Plenty of heavy metals are associated with the end of the Cretaceous and the death of the dinosaurs. The experts say they came from metal bearing meteorites or local volcanoes. But if human beings are anything to go by, an intelligent creature can easily produce enough heavy metals to pollute the environment without having to resort to natural causes. Nature causes 325,000 tons of copper to leach into the world’s water supply every year, but humanity annually extracts 7.5 million tons of copper and most of that will finish up as waste. The figure is increasing.

Cores from the Arctic ice cap show that lead in the air is now 500 times its natural level, the increase having principally occurred since the industrial revolution. Lead is a cumulative poison—it is stored in the body until danger levels are exceeded. Our own bodies contain more than 1000 times more lead than our recent ancestors. Lead poisons the nervous system and the brain by interfering with enzymes. Young minds are particularly affected. The symptoms, at dosages that may well be far below the official toxicity level, are distractibility, impatience, frustration, restlessness, impulsiveness, destructiveness and violence—symptoms typical of the behavior of much of our urban youth!

— EXERCISE DATA —
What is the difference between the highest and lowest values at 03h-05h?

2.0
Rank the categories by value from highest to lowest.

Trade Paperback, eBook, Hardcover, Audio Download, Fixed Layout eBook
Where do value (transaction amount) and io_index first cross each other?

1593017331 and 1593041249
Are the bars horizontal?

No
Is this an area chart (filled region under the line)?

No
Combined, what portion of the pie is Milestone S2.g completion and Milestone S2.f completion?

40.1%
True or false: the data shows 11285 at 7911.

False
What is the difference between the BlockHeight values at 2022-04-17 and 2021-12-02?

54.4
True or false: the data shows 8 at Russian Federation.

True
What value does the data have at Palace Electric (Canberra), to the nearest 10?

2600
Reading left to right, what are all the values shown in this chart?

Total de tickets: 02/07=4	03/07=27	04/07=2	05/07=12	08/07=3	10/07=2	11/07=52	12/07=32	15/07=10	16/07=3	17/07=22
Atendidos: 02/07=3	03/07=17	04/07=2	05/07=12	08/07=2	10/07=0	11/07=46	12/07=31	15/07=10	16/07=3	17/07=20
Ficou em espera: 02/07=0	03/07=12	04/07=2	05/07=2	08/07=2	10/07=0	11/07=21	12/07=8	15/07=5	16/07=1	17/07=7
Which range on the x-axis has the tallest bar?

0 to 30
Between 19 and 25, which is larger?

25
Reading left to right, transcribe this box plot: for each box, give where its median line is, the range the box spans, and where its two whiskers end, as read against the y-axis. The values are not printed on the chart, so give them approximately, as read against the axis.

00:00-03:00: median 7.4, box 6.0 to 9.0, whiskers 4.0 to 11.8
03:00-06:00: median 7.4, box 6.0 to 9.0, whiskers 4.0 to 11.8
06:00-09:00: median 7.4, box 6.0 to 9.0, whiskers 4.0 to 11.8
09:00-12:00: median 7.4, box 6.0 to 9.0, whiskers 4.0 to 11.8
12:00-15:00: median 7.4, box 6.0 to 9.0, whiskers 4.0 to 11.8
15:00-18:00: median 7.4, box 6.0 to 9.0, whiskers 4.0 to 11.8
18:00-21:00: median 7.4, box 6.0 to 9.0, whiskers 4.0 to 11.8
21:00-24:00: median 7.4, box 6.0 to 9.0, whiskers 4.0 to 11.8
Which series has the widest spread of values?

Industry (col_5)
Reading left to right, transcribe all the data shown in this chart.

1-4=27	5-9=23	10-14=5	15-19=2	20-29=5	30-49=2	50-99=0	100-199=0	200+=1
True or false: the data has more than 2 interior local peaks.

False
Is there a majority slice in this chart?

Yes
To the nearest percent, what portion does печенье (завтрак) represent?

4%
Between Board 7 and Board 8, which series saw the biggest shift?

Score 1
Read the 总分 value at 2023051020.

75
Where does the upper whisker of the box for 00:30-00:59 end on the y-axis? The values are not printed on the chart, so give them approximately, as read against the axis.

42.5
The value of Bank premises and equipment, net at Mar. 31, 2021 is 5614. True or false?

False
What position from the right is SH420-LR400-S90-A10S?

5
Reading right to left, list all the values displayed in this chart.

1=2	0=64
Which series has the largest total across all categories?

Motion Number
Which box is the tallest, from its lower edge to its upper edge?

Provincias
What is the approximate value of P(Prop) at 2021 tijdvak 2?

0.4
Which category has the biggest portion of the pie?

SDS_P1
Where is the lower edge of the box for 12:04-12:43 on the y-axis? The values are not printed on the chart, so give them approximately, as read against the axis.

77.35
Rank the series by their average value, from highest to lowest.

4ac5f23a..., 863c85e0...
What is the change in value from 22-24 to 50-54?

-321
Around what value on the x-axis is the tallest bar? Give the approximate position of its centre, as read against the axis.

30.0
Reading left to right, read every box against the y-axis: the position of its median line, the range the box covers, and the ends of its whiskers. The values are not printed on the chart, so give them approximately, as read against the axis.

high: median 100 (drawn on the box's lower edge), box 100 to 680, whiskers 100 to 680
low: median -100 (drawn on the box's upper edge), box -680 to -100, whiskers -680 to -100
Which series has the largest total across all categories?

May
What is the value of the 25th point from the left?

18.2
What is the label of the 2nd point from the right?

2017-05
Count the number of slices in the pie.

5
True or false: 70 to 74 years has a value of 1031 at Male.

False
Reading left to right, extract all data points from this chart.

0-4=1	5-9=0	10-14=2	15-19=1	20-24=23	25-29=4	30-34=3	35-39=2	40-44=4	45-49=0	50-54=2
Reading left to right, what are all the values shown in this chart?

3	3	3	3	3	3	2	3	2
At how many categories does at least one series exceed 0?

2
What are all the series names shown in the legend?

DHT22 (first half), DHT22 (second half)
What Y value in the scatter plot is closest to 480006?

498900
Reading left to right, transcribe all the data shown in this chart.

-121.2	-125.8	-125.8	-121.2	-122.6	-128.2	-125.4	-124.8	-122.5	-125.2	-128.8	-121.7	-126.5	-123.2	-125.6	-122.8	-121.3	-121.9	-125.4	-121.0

— TASKS AND EXERCISES —
a. Answer these from the heavy-metals text:
(i) How many tons of copper does nature cause to leach into the world's water supply every year?
(ii) According to cores from the Arctic ice cap, how many times its natural level is lead in the air now?
(iii) Lead poisons the nervous system and the brain by interfering with what?
b. Please resume the heavy-metals text, picking up after its final sentence.
The records aren't needed here.

— PER-TASK ANSWERS —
a.
(i) 325,000 tons
(ii) 500 times
(iii) Enzymes

b.
The clay band of the Alverez’s does not only contain iridium; it is full of heavy metals. Other metals in the boundary layer at abundances higher than normal are osmium, palladium, arsenic, chromium, cobalt, selenium, nickel and tin. These metals are not only found in extra-terrestrial sources. Terrestrial sources such as copper-nickel ores and molybdenum sulfide ores also contain many of these unusual metals, concentrated naturally by molecular filtration which traps the metal in the crystal lattice of the basic material of the ore. But such mechanisms occur in particular localities and cannot account for a worldwide distribution.

If, though, these metal ores had been mined, smelted and processed to get at the copper, nickel or molybdenum, the flue gases would have carried off the remaining metals to pollute the environment widely. The concentration of the metals in the boundary layer varies from place to place just as one would expect from sites that might have been close to, or distant from, an industrial area. Furthermore ores from different sources, processed in different places, would have had different compositions so the analysis of the boundary layer in different places would be expected to vary as researchers have found. A death star would have a fixed composition and would distribute its components fairly uniformly. Death stars may be more romantic but common industrial pollution fits the description better.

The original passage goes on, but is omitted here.